*Activity list:*
1. Repeat everything from "So researchers deconstructed" down to "receptive anal sex." in the article below on PrEP, the HPV vaccine, and risky behavior.
2. In the article below on PrEP, the HPV vaccine, and risky behavior, on what date was the study that reexamined iPrEx released?

*Passage provided:*
------------------------------------------------------------

Clutch those pearls, boys and girls, conventional wisdom has once again been proven to be neither conventional nor wisdom.
Here it is, in black and white (well, electrons anyway): science has proven that receiving the HPV vaccine or getting on PrEP does not, despite the claims from the Chicken Littles of sexual policing, increase risky behavior.
Let me repeat that: Getting an HPV vaccine or selecting pre-exposure prophylaxis (PrEP) as a prevention tool does not suddenly transform a person into an insatiable sex machine.
When Truvada as PrEP was first approved by the Food and Drug Administration, and the Centers for Disease Control and Prevention made recommendations on when and how to prescribe it to men who have sex with men (and subsequently all high risk groups in the U.S.), the first phase of push back came from gay critics who argued that users would simply throw away all their condoms and indiscriminately be penetrated by every Tom, Dick, and Harry available.
So researchers deconstructed the ground-breaking iPrEx study, which was the first to establish that daily dosing with the brand name drug Truvada (which is PrEP) could prevent new infections. They were looking for evidence of what scientists politely called "sexual risk compensation," and the naysayers called "Truvada slutting." Basically, they were looking to see if using PrEP made
Their study, released on Dec. 18, concluded, "There was no evidence of sexual risk compensation in iPrEx." In other words, researchers saw no increase in syphilis cases, or HIV cases, and found less engagement in receptive anal sex.

------------------------------------------------------------

Dataset entries:
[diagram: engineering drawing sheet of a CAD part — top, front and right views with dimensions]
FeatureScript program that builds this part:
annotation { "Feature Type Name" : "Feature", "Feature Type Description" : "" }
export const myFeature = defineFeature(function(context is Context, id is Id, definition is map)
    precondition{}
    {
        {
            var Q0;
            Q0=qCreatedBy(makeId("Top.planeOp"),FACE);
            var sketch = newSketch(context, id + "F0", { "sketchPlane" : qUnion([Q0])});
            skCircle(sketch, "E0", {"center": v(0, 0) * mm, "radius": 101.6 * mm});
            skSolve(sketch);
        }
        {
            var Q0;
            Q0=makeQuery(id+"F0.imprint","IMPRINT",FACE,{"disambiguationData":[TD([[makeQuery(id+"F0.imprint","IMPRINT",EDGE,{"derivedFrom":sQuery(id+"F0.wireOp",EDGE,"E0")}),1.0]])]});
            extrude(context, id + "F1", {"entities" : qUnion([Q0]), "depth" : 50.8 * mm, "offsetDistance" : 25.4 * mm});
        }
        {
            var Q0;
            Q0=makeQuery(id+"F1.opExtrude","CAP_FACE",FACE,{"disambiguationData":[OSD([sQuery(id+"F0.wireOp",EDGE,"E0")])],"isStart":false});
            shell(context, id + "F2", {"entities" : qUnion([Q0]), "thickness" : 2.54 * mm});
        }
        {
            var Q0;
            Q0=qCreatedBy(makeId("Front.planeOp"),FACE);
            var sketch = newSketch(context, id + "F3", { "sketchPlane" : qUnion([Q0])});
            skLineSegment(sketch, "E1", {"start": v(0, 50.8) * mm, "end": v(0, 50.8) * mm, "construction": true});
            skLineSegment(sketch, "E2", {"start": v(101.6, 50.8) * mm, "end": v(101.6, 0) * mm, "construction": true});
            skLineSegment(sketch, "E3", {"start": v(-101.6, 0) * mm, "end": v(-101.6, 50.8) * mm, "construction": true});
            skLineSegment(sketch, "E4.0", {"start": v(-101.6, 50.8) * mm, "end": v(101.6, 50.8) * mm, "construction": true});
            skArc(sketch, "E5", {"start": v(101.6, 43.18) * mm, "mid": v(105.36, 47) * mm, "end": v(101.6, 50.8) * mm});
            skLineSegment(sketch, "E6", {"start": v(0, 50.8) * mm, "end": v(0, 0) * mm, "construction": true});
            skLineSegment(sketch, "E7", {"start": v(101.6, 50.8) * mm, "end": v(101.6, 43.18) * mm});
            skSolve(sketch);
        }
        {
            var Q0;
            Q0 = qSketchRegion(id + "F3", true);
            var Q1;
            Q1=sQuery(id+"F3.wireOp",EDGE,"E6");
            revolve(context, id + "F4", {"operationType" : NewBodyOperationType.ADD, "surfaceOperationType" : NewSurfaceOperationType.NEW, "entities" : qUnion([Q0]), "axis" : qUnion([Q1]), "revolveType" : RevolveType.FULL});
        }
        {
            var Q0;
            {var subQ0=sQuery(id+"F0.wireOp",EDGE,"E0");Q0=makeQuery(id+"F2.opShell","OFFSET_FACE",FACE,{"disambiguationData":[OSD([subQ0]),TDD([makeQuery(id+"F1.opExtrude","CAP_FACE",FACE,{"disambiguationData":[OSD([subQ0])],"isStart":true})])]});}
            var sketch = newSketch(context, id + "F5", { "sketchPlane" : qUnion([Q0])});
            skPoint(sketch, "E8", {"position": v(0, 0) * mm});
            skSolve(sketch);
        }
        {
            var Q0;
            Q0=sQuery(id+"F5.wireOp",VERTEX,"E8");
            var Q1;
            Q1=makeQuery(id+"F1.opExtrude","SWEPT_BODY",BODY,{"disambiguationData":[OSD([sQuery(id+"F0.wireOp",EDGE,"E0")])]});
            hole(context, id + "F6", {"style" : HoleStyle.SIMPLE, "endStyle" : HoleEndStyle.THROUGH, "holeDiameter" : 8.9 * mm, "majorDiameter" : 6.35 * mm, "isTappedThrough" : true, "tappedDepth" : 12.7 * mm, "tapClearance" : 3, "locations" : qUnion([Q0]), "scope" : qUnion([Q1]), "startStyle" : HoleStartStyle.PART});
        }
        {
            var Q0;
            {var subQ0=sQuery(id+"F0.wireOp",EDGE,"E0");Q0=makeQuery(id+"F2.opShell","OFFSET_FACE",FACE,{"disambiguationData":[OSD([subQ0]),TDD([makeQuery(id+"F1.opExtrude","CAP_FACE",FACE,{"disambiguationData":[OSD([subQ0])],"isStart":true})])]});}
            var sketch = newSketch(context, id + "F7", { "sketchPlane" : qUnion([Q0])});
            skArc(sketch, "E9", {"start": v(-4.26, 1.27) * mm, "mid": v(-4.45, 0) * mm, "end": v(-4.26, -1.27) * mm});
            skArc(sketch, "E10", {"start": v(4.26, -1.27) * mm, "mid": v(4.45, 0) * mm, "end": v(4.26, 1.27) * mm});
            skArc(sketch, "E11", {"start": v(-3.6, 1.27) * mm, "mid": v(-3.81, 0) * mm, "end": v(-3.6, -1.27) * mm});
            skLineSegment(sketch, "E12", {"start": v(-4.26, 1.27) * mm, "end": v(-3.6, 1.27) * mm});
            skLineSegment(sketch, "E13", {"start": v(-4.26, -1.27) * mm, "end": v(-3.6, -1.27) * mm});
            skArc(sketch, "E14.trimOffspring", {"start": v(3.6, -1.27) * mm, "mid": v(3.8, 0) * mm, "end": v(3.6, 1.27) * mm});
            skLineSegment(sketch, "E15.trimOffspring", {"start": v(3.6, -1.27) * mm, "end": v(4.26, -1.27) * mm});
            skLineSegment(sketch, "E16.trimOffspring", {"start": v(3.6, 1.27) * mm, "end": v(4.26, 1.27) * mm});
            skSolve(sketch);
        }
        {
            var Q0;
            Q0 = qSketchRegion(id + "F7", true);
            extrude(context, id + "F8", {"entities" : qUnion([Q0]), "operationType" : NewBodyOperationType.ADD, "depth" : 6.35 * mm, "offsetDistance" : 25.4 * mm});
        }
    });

------------------------------------------------------------

*Results:*
1.
So researchers deconstructed the ground-breaking iPrEx study, which was the first to establish that daily dosing with the brand name drug Truvada (which is PrEP) could prevent new infections. They were looking for evidence of what scientists politely called "sexual risk compensation," and the naysayers called "Truvada slutting." Basically, they were looking to see if using PrEP made
Their study, released on Dec. 18, concluded, "There was no evidence of sexual risk compensation in iPrEx." In other words, researchers saw no increase in syphilis cases, or HIV cases, and found less engagement in receptive anal sex.

2. Dec. 18